Once Chandrayaan-2 spacecraft reaches the lunar orbit, Vikram will separate from the orbiter and soft-land at the predetermined site close to the south pole, which had not been explored by other countries.
Talking to TOI earlier, Isro chairman K Sivan said, “Once Vikram lands on the lunar surface on September 6, rover Prayan will come out of it and roll out on the lunar surface for 300-400 metre. It will spend 14 earth days on the moon for carrying out different scientific experiments.” The rover will analyse the content of the lunar surface and send data and images back to the Earth through the orbiter within 15 minutes, he said.
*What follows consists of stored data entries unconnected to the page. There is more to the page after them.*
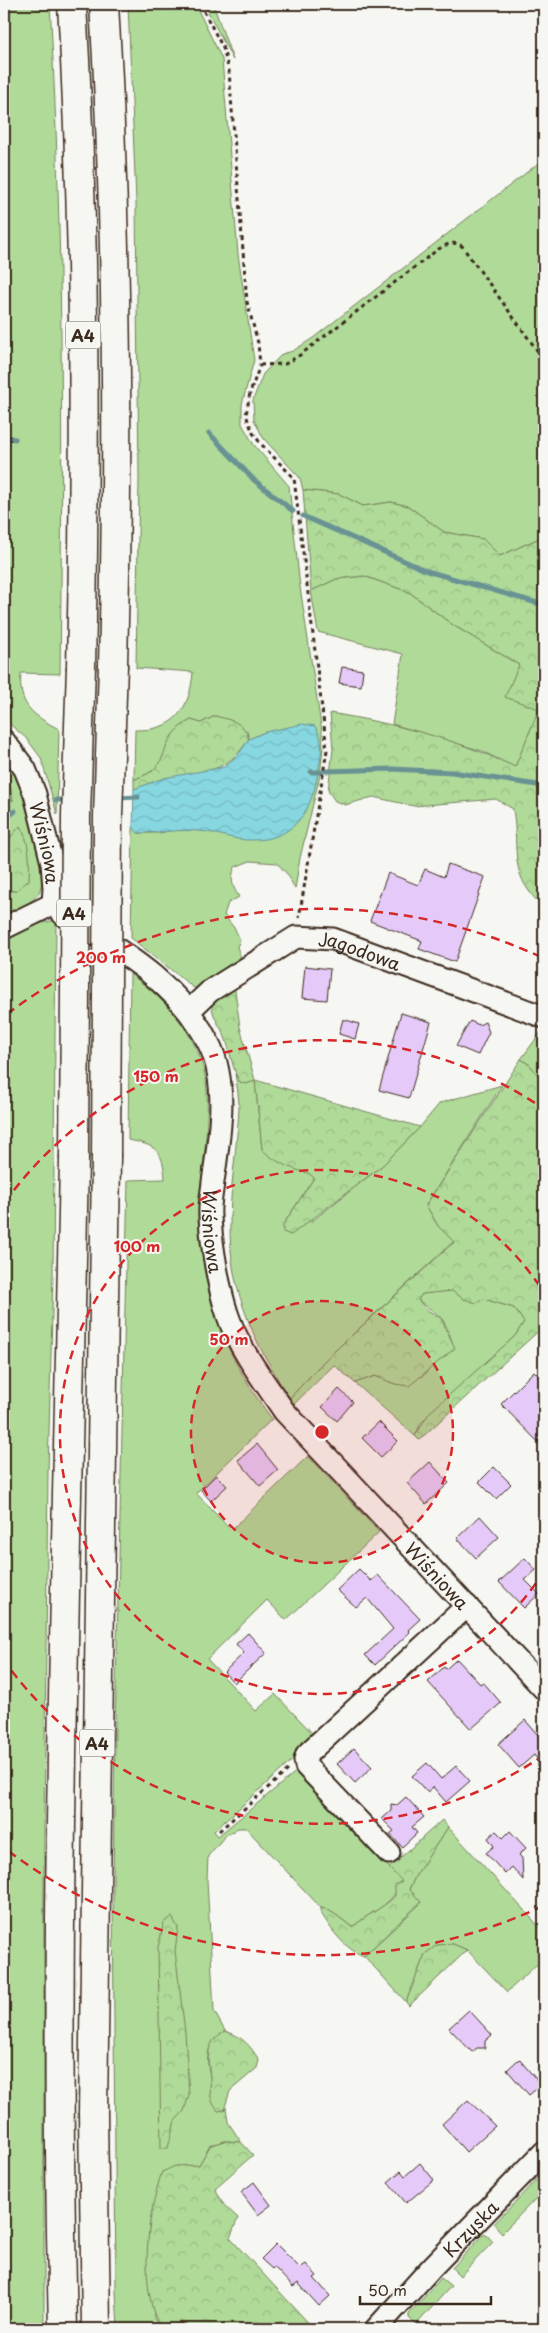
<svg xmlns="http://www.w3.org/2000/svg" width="548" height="2333" font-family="'Playpen Sans',sans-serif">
<defs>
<pattern id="forest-crowns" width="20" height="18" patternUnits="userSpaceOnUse" patternTransform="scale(1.25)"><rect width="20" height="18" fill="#afda98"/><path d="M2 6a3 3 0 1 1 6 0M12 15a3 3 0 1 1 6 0" fill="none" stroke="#97bb83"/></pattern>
<pattern id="water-waves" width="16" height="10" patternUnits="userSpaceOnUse" patternTransform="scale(1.25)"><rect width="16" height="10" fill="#87d7e1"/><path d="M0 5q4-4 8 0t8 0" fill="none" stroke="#75b9c1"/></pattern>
</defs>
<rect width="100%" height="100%" fill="#f6f6f2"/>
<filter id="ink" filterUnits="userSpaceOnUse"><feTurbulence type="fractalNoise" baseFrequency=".02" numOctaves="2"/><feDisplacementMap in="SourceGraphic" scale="10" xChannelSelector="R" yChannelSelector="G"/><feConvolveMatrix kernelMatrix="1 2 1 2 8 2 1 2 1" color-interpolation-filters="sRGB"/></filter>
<g filter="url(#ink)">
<g fill="#afda98" stroke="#75825b">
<path d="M11,4H50C63,227 63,451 60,674L21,673C18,705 32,715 59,729L57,814L41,758L27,739L4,719V78Z"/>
<path d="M128,4H195L222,59L238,254L254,360L242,404V424L254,445L289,486L300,587L322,732L323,748L320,775L300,858L295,889L288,875L277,863L250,861L235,867C230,879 232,886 239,897L228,903L224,915L235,929L240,940L237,947L242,960L204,985L194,988L131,938L133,827L139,833H159L179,829L204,831L265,732L249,739L247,731L215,716L201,723L191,720C159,737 172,754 152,771C147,775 139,777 134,780L135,730C175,731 190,709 193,672L136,668L139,478L136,201Z"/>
<path d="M204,4H213L233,60Z"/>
<path d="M544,159V536L500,556L483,539L444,532L408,506L391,502L363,506L339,494L303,490L300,478L264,439L254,420L253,400L263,374L282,354L293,351L313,338Z"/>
<path d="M364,576L409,592L453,625L519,665L539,709L515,768L482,751L392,724L403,654L318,632L311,591L336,579Z"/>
<path d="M4,764H10L20,788L45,870L39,894L28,904L4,916V890L16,891L11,836L4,845V796L13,800Z"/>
<path d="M56,920L53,1274L48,1472L44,1828V2329H4V939L28,926Z"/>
<path d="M130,974C168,1001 204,1041 207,1090C209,1128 202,1166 201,1204C201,1217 200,1230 201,1242C207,1312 231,1364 272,1419L196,1493L231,1530L308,1456L379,1532L286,1620L267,1600L207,1659L256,1711L275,1694L317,1738L214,1831L218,1836L298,1770L402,1881C388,1911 375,1907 353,1927C342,1921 333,1910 321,1908L246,1828H238L225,1836L208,1856L207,1880L214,2011L225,2031C193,2050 213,2084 224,2110L226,2107L228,2122L241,2142L225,2141L210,2146L199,2165L162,2172L149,2227L154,2318L161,2329H118L116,2292L113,1890L115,1727L128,1180L165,1179C163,1150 156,1145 128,1140Z"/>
<path d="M544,1028V1083L530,1065L521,1059Z"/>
<path d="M235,1074L240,1082L246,1084L255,1080L262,1149L298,1170L309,1172L314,1178L283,1225L312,1221L383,1165L420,1127L440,1103L502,1085L426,1205L438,1226L454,1241L326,1359L288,1400C281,1383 272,1369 263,1353C251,1330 241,1304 235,1278C223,1221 236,1165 239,1108C239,1097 237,1085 235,1074Z"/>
<path d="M452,1290L464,1299H484L514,1308L524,1322L515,1336L421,1423L415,1436L355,1383L375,1376L395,1384L423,1376L435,1362L445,1357L454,1348C451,1339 447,1325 441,1318C435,1311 426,1308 418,1299L422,1294Z"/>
<path d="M448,1827L544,1932V1958L507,1992L467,1950L453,1944L438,1945L425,1954L406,2002L364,1956L421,1903L409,1889L416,1875Z"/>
<path d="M541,2175L544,2178V2190L502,2233L494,2224Z"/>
<path d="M485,2233L493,2242L460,2276L452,2268Z"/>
<path d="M441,2278L451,2286L416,2325L409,2318V2314Z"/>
</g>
<g fill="url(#forest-crowns)" stroke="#75825b">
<path d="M303,490L339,494L363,506L391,502L408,506L444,532L483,539L500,556L544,536V908C507,873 520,854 513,809L496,799L414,806L373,797L345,805L335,801L328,791L333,749L330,713C395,724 455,738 515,767L539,709L505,697L519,665L453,625L409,592L364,576L336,579L311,591Z"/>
<path d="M215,716C231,720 244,722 249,739C225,775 206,770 167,778C156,780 145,786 134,789V780C139,777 147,775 152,771C172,754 159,737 191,720L201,723Z"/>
<path d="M4,758L10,764L6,766L13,801L4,796Z"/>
<path d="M20,826C30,841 30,863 29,880L16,891L4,890V845Z"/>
<path d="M234,983L240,1027L255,1080L420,1127L383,1165L291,1235L283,1232V1225L314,1178C308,1171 305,1173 297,1170C284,1165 271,1159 262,1149L255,1081L246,1084L240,1082C232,1069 231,1054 226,1040C222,1027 211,1017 212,1003Z"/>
<path d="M521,1059L530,1065L544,1083V1326L419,1440L415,1436L429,1413L515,1336L524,1322L514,1308L484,1299L476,1303L464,1299L452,1291L422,1294L418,1300L427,1310L441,1318L455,1348L409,1386L395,1384L375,1376L355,1383L334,1365L291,1407L288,1400L326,1359L454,1242L438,1226L426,1205Z"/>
<path d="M442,1820L448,1827L416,1875L409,1889L421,1902L364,1956C345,1950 331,1929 321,1913V1908C333,1910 342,1921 353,1927C366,1915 382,1909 395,1896V1885L402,1881L389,1868Z"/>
<path d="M172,1917L178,1928L175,1951L185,2032L189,2095L184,2111L175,2121L168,2148H161L158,1947L164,1922Z"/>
<path d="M453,1944L467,1950L409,2006L406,2002L425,1954L437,1945Z"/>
<path d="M225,2031C242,2036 250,2045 259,2060L257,2068L230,2091L224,2110L218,2111C208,2099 211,2092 210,2078C208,2057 204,2043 225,2031Z"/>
<path d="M225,2141L241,2142L253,2155L215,2188L224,2205L238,2218L230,2238L314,2329H200L194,2327L190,2329H161C138,2290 147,2214 162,2172L175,2166L199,2165L210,2146Z"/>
</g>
<path fill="url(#water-waves)" stroke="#699293" d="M303,724L315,726C326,743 320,759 317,778C310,814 292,840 252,840C235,841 217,832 199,831C178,829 159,833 138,833L133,827L134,789L164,778L224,767L239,754L249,739L265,732Z"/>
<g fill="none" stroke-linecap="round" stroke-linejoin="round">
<g stroke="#699293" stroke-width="5">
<path d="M209,433L254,480L293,511"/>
<path d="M4,437L15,439"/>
<path d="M303,516L427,571L544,605"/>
<path d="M326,771L392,769L452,772L544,786"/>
<path d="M311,772H322"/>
<path d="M117,798L138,797"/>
<path d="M56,800H68"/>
<path d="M4,820L15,811"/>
</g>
</g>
<g fill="#e5caf9" stroke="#3b2a1e">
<path d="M342,667L363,670L361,686L339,683Z"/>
<path d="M448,864L485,877L455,962L419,949L422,941L370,921L388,873L418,885L425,869L444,877Z"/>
<path d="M305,966L330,969L327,1000L302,998Z"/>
<path d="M401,1013L431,1022L409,1098L379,1090Z"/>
<path d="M343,1019L359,1024L355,1039L339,1034Z"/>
<path d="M470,1021L479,1025L485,1022L489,1032L478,1055L456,1046Z"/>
<path d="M534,1371L544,1381V1448L501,1404Z"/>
<path d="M339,1389L353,1402L337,1421L322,1407Z"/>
<path d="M379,1422L398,1441L381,1457L362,1438Z"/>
<path d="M257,1444L278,1470L260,1486L238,1460Z"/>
<path d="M430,1462L449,1483L426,1504L407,1483Z"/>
<path d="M494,1467L511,1484L496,1499L479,1482Z"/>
<path d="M216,1475L227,1486L211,1501L201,1490Z"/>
<path d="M480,1516L499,1537L476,1558L457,1538Z"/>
<path d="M525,1558L536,1570L525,1580L539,1594L524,1608L499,1582Z"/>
<path d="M359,1569L371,1581L378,1575L420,1619L408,1630L410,1632L375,1665L365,1655L393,1629L367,1598L356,1607L337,1590Z"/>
<path d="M248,1633L266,1653L234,1683L224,1672L244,1653L236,1644Z"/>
<path d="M457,1659L480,1684L483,1682L501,1703L471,1729L428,1682L444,1667L446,1669Z"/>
<path d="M525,1720L544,1742V1768L534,1755L519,1768L498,1744Z"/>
<path d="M354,1748L372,1767L355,1783L337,1764Z"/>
<path d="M427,1763L441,1779L456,1766L470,1781L446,1802L433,1787L427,1792L412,1776Z"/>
<path d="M406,1797L424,1817L412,1827L417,1833L402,1847L390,1834L394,1831L382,1819L391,1811V1804L397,1805Z"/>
<path d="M496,1831L503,1838L510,1831L526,1848L519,1855L522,1858L523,1880L512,1867L505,1874L486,1853L494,1846L488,1838Z"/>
<path d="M469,2010L492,2035L485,2041V2048H477L472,2052L449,2028Z"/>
<path d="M519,2059L541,2085L529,2095L507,2070Z"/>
<path d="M468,2100L495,2126L466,2152L442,2124Z"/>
<path d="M420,2163L434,2180L406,2203L388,2182L401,2171L405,2176Z"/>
<path d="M254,2182L271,2205L258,2215L241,2192Z"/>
<path d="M276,2244L300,2268L306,2264L317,2276L314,2278L330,2296L319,2306L298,2283L293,2287L274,2267L272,2269L261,2259Z"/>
</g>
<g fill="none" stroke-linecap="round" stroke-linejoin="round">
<defs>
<g id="minor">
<path id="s1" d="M4,741L25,769L35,794L52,863L54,888L53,904L64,915C119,950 179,983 209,1044C229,1084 219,1139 213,1182C212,1193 209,1205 210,1216C211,1244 219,1290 228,1316C240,1351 264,1381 284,1411L544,1689"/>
<path d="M4,928L53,904"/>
<path id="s2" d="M189,1011L210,991L296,937L333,939L544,1017"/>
<path d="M389,1853L306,1766L305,1760L307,1754L467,1606"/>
<path id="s3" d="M376,2329L432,2267L544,2152"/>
</g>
<g id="highway">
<path d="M72,4C85,224 86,446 81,667"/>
<path d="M104,4C117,224 119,445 113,665"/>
<path d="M63,2329C53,1939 67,1549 74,1159"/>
<path d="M96,2329L93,2113L106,1157"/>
</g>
</defs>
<use href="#minor" stroke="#3b2a1e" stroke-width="25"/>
<use href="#highway" stroke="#3b2a1e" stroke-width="31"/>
<g stroke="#3b2a1e" stroke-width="3" stroke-dasharray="4 4" stroke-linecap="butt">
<path d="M200,4L223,48L229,71L247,302L258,343L260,365L250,393L246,415L253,433L261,444L294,478L327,750L299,918"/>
<path d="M260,365L285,364L300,355L437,250C446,245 452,240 462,246L544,360"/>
<path d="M219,1831L288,1770"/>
</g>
<use href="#minor" stroke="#f6f6f2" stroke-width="21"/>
<use href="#highway" stroke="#f6f6f2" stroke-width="28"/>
<defs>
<g id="highway-bridge">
<path d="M106,1157L108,816L113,665"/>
<path d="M74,1159L76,815L81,667"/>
</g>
</defs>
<use href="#highway-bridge" stroke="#3b2a1e" stroke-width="31" stroke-linecap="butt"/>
<use href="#highway-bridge" stroke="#f6f6f2" stroke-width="28"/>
</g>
</g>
<circle cx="322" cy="1432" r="131" fill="#d62828" fill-opacity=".12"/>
<g fill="none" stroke="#d62828" stroke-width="2.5" stroke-dasharray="9 6">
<circle cx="322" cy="1432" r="131"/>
<path d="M544 1571A262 262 0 1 1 544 1293"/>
<path d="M544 1755A392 392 0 0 1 5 1662M5 1202A392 392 0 0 1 544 1109"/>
<path d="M543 1906A523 523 0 0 1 7 1850M7 1014A523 523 0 0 1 543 958"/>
</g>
<g text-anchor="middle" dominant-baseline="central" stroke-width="4" stroke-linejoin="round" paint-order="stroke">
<g fill="#f6f6f2" stroke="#73675e" stroke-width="1">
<rect x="65.5" y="321.5" width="35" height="27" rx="4"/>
<rect x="56.5" y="899.5" width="35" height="27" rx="4"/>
<rect x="79.5" y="1729.5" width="35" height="27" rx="4"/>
</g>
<g font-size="16" font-weight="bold" fill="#3b2a1e">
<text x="83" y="335">A4</text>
<text x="74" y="913">A4</text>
<text x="97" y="1743">A4</text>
</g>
<g font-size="18" fill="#3b2a1e" stroke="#f6f6f2">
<text stroke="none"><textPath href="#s1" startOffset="112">Wiśniowa</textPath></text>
<text stroke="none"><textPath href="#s2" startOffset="196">Jagodowa</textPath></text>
<text stroke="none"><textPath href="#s1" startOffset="576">Wiśniowa</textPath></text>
<text stroke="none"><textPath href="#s1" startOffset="998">Wiśniowa</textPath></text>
<text stroke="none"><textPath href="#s3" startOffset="138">Krzyska</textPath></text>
</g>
</g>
<circle cx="322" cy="1432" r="8" fill="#d62828" stroke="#f6f6f2" stroke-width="2.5"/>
<g font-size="15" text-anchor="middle" font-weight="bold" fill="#d62828" stroke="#f6f6f2" stroke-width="4" stroke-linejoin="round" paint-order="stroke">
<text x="101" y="963">200 m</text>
<text x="156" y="1082">150 m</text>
<text x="137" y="1252">100 m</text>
<text x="229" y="1345">50 m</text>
</g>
<rect width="548" height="2333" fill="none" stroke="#f6f6f2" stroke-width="20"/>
<rect x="10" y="10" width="528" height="2313" fill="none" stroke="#3b2a1e" stroke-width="2" filter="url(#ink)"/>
<path d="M360 2296v8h131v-8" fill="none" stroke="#3b2a1e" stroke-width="2.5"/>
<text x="368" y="2296" font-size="15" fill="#3b2a1e" stroke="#f6f6f2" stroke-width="4" paint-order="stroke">50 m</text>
</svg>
The launch of India’s second lunar mission was initially planned in April last year but Isro kept deferring it because of the complexities involved in the mission. In fact, the four-legged Vikram lander suffered a fracture in one of its legs during a test earlier this year. India had also almost lost the race to Israel to become the fourth country in the world after Russia, US and China to land the spacecraft on the moon. However, with Israel’s Beresheet failing to land on the moon on April 12 this year, Chandrayaan-2’s moon-landing on September 6, if successful, will make India the fourth country in the world to land on the moon.
Chandrayaan-2 will explore the south pole, an uncharted territory. Only China’s Chang’e 4 spacecraft had recently in January landed on the moon’s far side, also known as the dark side because it faces away from the Earth and remains comparatively unknown.
India's first moon mission Chandrayaan-1, which involved only an orbiter and weighed 1.4 tonne, was launched on October 22, 2008. Then the lunar craft carried 11 payloads, six from India, three from Europe and two from the US.
The payloads in Chandrayaan-2 not only discovered water on the moon but also mapped 3D topography of the moon. The spacecraft made more than 3,400 orbits around the moon during which it took hundreds of images of the moon. The Rs 386-crore Chandrayaan-1 mission concluded when the communication with the spacecraft was lost on August 29, 2009. Chandrayaan-1 operated for 312 days as opposed to the intended two years but the mission achieved 95% of its planned objectives.